**Teile der Aufgabe:**
1. Schreiben Sie aus dem Zirkusbericht die Stelle von „Selbst der etwas“ bis „nur 600 Sitzplätzen.“ noch einmal ab. Tauschen Sie dabei „Premiere“ gegen „Eröffnung“ aus.
2. Prüfen Sie, ob die folgenden Aussagen mit dem Zirkusbericht übereinstimmen: (a) Die Vorstellung am Mittwochnachmittag war mit 2400 Besuchern ausverkauft. (b) Die Truppe Robles kommt aus Mexiko. (c) Beim Auftakt vor 20 Jahren hatte das Zelt 1000 Sitzplätze. Antworten Sie jeweils mit Ja oder Nein und zitieren Sie die entscheidenden Worte des Berichts.
3. Schreiben Sie den Zirkusbericht im Anschluss an seinen letzten Satz weiter.

Pyramide in zehn Metern Höhe

Selbst der etwas unangenehme Geruch der Motorrad-Abgase kann die Begeisterung nicht dämmen – die Premiere des 20. Heilbronner Weihnachtszirkus' kommt an. Die Vorstellung am Mittwochnachmittag war mit 2400 Besuchern ausverkauft. Beim Auftakt vor 20 Jahren hatte der Zirkus noch ein Zelt mit nur 600 Sitzplätzen.

Mit hohem Tempo und großer Spannung geht es besonders durch die zweite Hälfte des Programms. Neben der Motorrad-Nummer zeigt die Truppe Robles aus Kolumbien auch ihr Talent auf dem Hochseil. In zehn Meter Höhe balanciert die siebenköpfige Truppe als Pyramide gleichzeitig über das Drahtseil, eine Leistung, mit der sie den Weltrekord hält. "Man spürt die Leidenschaft und das kolumbianische Temperament“, lobt Zirkusdirektor Sascha Melnjak.

Auf Wunsch der Fans

Weiteren Nervenkitzel beschert Alexander Lichners. Sein Trapez schwingt in schwindelerregender Höhe hin und her, während er nur mit den Zehen daran hängt.

**Erfasste Daten:**
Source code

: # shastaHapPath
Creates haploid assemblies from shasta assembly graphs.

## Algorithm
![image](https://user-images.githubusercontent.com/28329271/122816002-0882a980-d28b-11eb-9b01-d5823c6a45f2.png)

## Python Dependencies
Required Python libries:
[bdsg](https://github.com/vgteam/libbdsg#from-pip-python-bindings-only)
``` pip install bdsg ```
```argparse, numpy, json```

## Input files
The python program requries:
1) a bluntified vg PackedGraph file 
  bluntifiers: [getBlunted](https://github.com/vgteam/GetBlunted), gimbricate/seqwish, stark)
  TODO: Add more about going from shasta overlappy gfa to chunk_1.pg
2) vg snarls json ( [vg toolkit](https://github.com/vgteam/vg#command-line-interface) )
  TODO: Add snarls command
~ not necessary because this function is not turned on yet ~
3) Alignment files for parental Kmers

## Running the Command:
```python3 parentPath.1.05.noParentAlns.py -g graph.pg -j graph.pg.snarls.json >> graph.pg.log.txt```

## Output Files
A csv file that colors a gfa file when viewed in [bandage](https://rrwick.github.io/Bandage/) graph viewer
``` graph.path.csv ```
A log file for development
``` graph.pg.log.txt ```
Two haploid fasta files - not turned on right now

**Antworten in Reihenfolge:**
1.
Selbst der etwas unangenehme Geruch der Motorrad-Abgase kann die Begeisterung nicht dämmen – die Eröffnung des 20. Heilbronner Weihnachtszirkus' kommt an. Die Vorstellung am Mittwochnachmittag war mit 2400 Besuchern ausverkauft. Beim Auftakt vor 20 Jahren hatte der Zirkus noch ein Zelt mit nur 600 Sitzplätzen.

2.
(a) Ja: „Die Vorstellung am Mittwochnachmittag war mit 2400 Besuchern ausverkauft.“
(b) Nein: „die Truppe Robles aus Kolumbien“
(c) Nein: „ein Zelt mit nur 600 Sitzplätzen“

3.
Zum 20. Geburtstag des Zirkus durften sich Zirkusfans in einer Umfrage einen Act der vergangenen Jahre wünschen. Mit einem Drittel wählten sie die Truppe Sokolov aus Russland. Die Schleuderbrett-Artisten katapultieren sich immer höher, drehen Saltos und Schrauben in der Luft. Als ein Artist am Anfang der Nummer stürzt, verzeiht das Publikum dies schnell. Derselbe Artist steht ein paar Minuten später auf Stelzen und wird auf einen Hochstuhl geschleudert. Tosender Applaus und Gejohle brechen aus.

Eleganz und Komik

"Spinnenfrau“ Rich Metiku aus Äthiopien verbiegt sich in unmögliche Positionen. Das Publikum ist fasziniert. "Ihre Ausstrahlung und Persönlichkeit machen diese Darbietung so außergewöhnlich“, findet Melnjak. Er stellte das Programm zusammen, suchte preisgekrönte Artisten und die Zusammenarbeit mit dem Schweizer Nationalzirkus. Auf dessen anmutige und wilde Pferde und exotische Kamele folgen Petra und Roland Duss mit ihren Seelöwen, die Bälle auf der Nase jonglieren.

Für Unterhaltung bei der Echo-Familienvorstellung sorgt Clown Gino. Witzig und charmant spielt er mit dem Publikum, stellt aus ihnen ein Orchester zusammen, verkuppelt Zuschauer mit Akrobatinnen und bringt Luftballons mit unsichtbaren Pfeilen zum Platzen.